Segment Start: Text section

In late June 2020, Shinoda announced that he planned to publish his second studio album in early July 2020. He also stated that the songs were made with the assistance of fans who viewed his Twitch channel. At that time, he also allowed free streaming of songs "Open Door", "Super Galaxtica" and "Osiris". The song "Open Door" has vocals from Shinoda and over half a dozen fans worldwide. The remainder of the album is entirely instrumental with multiple genres represented.

Critical reception 
Kelsey Chapman of Alternative Press describes Dropped Frames, Vol. 1 as "an abnormally relaxed and joyful record to come out during a time marred by shared social tension and fear".

Segment End: Text section
Segment Start: Material provided

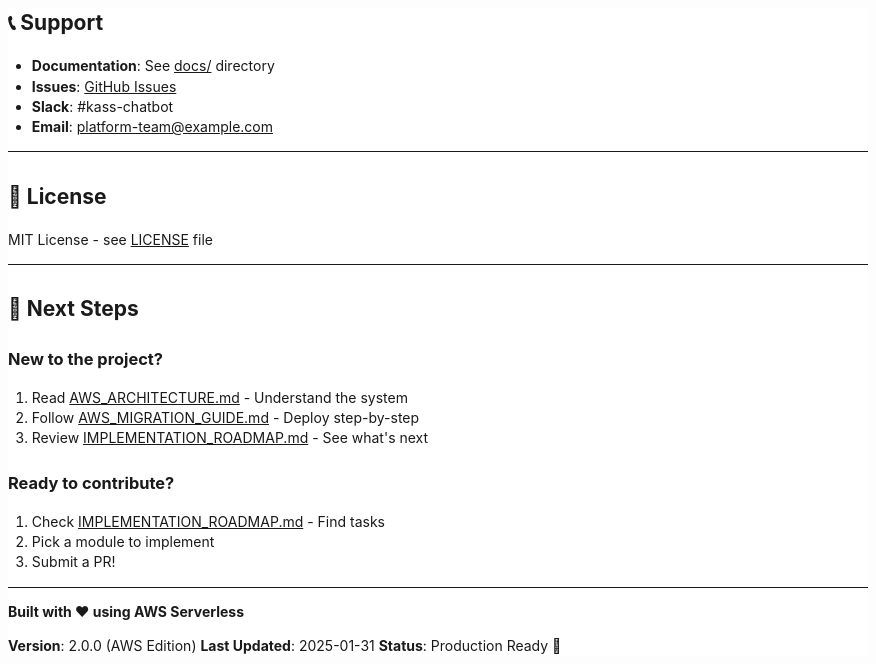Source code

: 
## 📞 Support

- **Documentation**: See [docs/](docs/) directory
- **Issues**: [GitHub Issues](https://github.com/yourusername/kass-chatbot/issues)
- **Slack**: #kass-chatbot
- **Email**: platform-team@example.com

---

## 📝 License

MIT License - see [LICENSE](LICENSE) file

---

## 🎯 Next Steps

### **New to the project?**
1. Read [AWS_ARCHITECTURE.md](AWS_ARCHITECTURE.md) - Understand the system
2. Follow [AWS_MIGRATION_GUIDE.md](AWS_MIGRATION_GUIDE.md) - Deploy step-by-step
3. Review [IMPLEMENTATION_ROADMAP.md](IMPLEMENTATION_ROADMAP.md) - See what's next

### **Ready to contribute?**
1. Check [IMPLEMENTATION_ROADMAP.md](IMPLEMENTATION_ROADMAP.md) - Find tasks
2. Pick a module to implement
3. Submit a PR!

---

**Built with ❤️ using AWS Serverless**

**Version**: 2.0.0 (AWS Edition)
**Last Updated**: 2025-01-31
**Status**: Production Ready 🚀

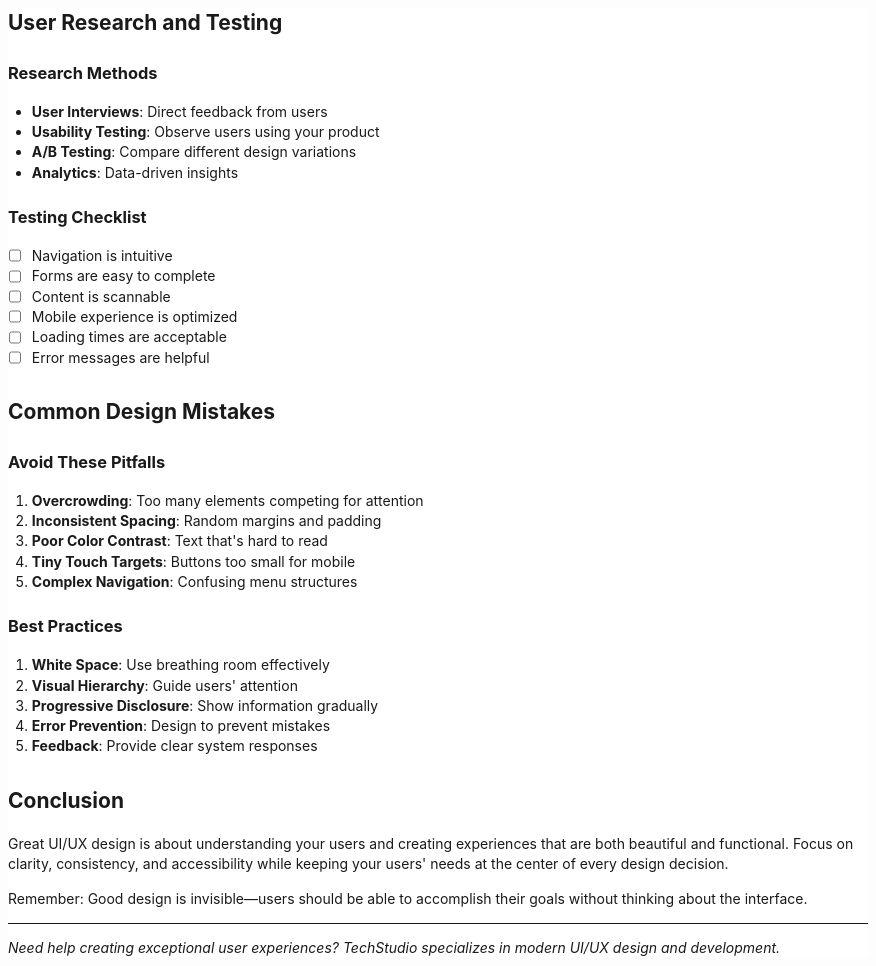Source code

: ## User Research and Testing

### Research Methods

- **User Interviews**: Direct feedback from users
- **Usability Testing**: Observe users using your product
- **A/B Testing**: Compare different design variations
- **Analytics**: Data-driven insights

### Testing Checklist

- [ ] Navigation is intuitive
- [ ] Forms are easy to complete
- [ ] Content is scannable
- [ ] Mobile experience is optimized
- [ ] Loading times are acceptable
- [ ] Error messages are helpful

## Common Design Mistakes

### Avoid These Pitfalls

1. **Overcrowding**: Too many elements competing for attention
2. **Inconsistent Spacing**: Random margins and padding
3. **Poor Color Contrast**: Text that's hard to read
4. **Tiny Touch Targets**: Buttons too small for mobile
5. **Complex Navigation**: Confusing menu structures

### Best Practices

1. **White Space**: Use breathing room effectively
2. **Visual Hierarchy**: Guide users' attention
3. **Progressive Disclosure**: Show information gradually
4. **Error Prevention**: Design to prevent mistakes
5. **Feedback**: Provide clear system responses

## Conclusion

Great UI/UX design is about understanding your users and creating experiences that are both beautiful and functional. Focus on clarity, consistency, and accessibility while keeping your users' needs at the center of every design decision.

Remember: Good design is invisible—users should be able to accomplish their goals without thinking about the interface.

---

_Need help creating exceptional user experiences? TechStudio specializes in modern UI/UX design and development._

Segment End: Material provided

- Exercise requirements
Copy the passage about the Dropped Frames album word for word, everything from "In late June" down to "multiple genres represented.".

- Solution below
In late June 2020, Shinoda announced that he planned to publish his second studio album in early July 2020. He also stated that the songs were made with the assistance of fans who viewed his Twitch channel. At that time, he also allowed free streaming of songs "Open Door", "Super Galaxtica" and "Osiris". The song "Open Door" has vocals from Shinoda and over half a dozen fans worldwide. The remainder of the album is entirely instrumental with multiple genres represented.